Oral Presentation Australian & New Zealand Obesity Society 2014 Annual Scientific Meeting

High dietary fat intake negatively affects bone mass in mice via osteoblastic glucocorticoid signalling (#114)

Sarah Kim 1 , Holger Henneicke 1 , Sylvia J Gasparini 1 , Markus J Seibel 1 2 , Hong Zhou 1
  1. Bone Research Program, ANZAC Research Institute, University of Sydney, Concord, NSW, Australia
  2. Department of Endocrinology and Metabolism, Concord Repatriation General Hospital, Concord, NSW, Australia

High-fat diets adversely affect bone strength in mice while simultaneously increasing systemic glucocorticoid levels. We hypothesise that a mechanistic link exists between high-fat intake, increased glucocorticoid signalling in osteoblasts and poor bone health. We tested this hypothesis in a transgenic (tg) mouse model in which glucocorticoid signalling has been selectively disrupted in osteoblasts/osteocytes via targeted overexpression of the glucocorticoid-inactivating enzyme, 11β-hydroxysteroid dehydrogenase type 2. Seven-week-old male tg mice and their wild type (WT) littermates (n=6-9/group) were fed ad libitum a control diet (14.3% energy from fat,  25.5% from protein) or an isoenergetic high-fat diet (HFD; 43.0% energy from fat, 25.5% from protein) for 18 weeks. Body weight and food intake were measured weekly. Serum corticosterone levels were quantified after 10 weeks of feeding, and body composition and bone para­meters were assessed at endpoint.

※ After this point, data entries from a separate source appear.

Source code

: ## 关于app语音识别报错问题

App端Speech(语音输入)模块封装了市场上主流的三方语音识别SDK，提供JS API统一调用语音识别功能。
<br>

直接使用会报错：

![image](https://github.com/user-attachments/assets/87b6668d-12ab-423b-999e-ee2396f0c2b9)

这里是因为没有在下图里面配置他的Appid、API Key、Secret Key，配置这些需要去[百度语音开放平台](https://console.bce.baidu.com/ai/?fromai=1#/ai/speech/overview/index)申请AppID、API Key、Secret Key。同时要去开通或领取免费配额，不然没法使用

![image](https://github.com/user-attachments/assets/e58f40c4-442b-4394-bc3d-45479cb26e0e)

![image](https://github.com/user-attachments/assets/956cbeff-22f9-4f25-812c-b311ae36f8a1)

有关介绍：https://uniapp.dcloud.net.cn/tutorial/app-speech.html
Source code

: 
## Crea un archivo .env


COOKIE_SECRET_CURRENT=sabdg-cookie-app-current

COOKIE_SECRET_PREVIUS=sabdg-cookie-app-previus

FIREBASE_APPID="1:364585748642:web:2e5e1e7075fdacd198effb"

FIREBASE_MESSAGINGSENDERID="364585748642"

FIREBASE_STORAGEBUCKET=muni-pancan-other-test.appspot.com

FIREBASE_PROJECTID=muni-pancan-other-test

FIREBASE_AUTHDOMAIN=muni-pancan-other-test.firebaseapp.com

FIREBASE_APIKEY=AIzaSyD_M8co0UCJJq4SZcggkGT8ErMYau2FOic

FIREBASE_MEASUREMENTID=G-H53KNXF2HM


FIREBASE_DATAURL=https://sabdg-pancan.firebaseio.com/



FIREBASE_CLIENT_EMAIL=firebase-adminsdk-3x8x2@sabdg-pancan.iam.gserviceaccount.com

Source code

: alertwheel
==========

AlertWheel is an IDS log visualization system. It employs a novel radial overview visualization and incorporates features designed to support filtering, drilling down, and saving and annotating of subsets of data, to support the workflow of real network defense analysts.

As animals were fed an isoenergetic diet, changes in body weight and body composition did not differ between the four groups. Both WT and tg mice fed the HFD had higher serum corticosterone levels than WT or tg control mice (pooled measures: 386±35nM for HFD vs. 285±36nM for control diet; p=0.054). Corticosterone levels in WT and tg mice fed the same diets (either HFD or control) were similar. At endpoint, WT mice fed a HFD had significantly lower BMD than both WT mice receiving the control diet (0.058±0.001g/cm2 vs. 0.064± 0.0007g/cm2; p<0.005) and tg animals fed the HFD (0.058±0.001g/cm2 vs. 0.063±0.001g/cm2; p<0.005). Similarly, WT mice on HFD exhibited lower BMC than WT control mice (0.64±0.02g vs. 0.74±0.02g; p<0.005) and tg mice receiving the HFD (0.64±0.02g vs. 0.72±0.02g; p<0.005). Neither BMD nor BMC differed significantly between tg control and tg HFD mice.

We conclude that high dietary fat intake negatively affects bone mass via glucocorticoid signalling in osteoblasts and osteocytes.